The amount of heat taken out from the cold junction in one minute after reaching steady state is approximately 1.33 Joules.
In a bimetallic rod composed of aluminum and copper with lengths of 20 cm and cross-sectional areas of 0.20 cm² each, the junction is maintained at a constant temperature of 40 degrees Celsius, while the two ends are kept at 80 degrees Celsius.
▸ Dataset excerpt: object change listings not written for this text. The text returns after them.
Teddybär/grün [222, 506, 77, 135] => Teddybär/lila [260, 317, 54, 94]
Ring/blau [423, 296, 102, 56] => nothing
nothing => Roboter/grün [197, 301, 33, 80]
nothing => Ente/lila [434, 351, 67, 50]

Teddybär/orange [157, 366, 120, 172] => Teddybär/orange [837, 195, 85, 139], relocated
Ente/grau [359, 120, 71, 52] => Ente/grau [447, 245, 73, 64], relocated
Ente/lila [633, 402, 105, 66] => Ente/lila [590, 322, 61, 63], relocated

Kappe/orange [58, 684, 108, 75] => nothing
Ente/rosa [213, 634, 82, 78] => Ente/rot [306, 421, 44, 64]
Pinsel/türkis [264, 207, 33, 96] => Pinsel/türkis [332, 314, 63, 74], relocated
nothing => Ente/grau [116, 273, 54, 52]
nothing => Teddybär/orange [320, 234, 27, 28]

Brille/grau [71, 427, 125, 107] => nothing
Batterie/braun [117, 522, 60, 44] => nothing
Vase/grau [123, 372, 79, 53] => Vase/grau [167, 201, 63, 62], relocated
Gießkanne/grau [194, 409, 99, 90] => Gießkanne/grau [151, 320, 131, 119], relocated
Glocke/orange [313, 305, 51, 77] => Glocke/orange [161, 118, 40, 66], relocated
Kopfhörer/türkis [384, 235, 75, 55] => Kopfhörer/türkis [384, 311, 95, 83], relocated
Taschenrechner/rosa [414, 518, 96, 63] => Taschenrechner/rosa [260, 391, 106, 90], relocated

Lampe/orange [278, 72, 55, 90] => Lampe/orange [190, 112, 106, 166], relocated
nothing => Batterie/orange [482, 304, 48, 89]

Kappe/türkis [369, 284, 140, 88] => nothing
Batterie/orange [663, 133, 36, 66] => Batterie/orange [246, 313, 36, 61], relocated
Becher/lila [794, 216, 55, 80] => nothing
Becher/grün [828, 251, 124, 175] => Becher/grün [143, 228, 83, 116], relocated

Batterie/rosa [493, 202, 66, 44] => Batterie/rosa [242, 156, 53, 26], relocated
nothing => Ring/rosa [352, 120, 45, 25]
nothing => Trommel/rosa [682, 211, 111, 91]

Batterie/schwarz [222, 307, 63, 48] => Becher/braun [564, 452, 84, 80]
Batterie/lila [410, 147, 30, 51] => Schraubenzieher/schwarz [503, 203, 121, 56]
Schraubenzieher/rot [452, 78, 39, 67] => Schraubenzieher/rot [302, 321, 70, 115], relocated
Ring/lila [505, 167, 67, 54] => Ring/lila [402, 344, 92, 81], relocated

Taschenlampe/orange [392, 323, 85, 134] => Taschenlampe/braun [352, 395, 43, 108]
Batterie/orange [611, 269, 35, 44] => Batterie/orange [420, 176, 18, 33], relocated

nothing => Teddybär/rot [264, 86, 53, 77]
Once the system reaches a steady state, the heat transfer can be calculated using the formula Q= k⋅A⋅ΔT⋅t/L, where Q is the heat transfer, k is the material's thermal conductivity, A is the cross-sectional area, ΔT is the temperature difference, t is time, and L is the length of the rod. For aluminum (k Al =200Wm^−1 C ^−1) and copper (k Cu =400Wm^−1 C^−1), the calculation yields an approximate heat transfer of 1.33 Joules in one minute after reaching the steady state.
Complete question:
Figure shows an Aluminium rod joined to a copper rod each of the rods has a length of 20 cm and area of cross section 0.20cm^2. the junction is maintained at a constant temperature 40 degree Celsius and the two ends are maintained at 80 degree Celsius. Calculate the amount of heat taken out from the cold junction in one minute after the steady state is reached . the conductivities are K al=200Wm^-1C^-1 and K cu=400Wm^-1C^-1.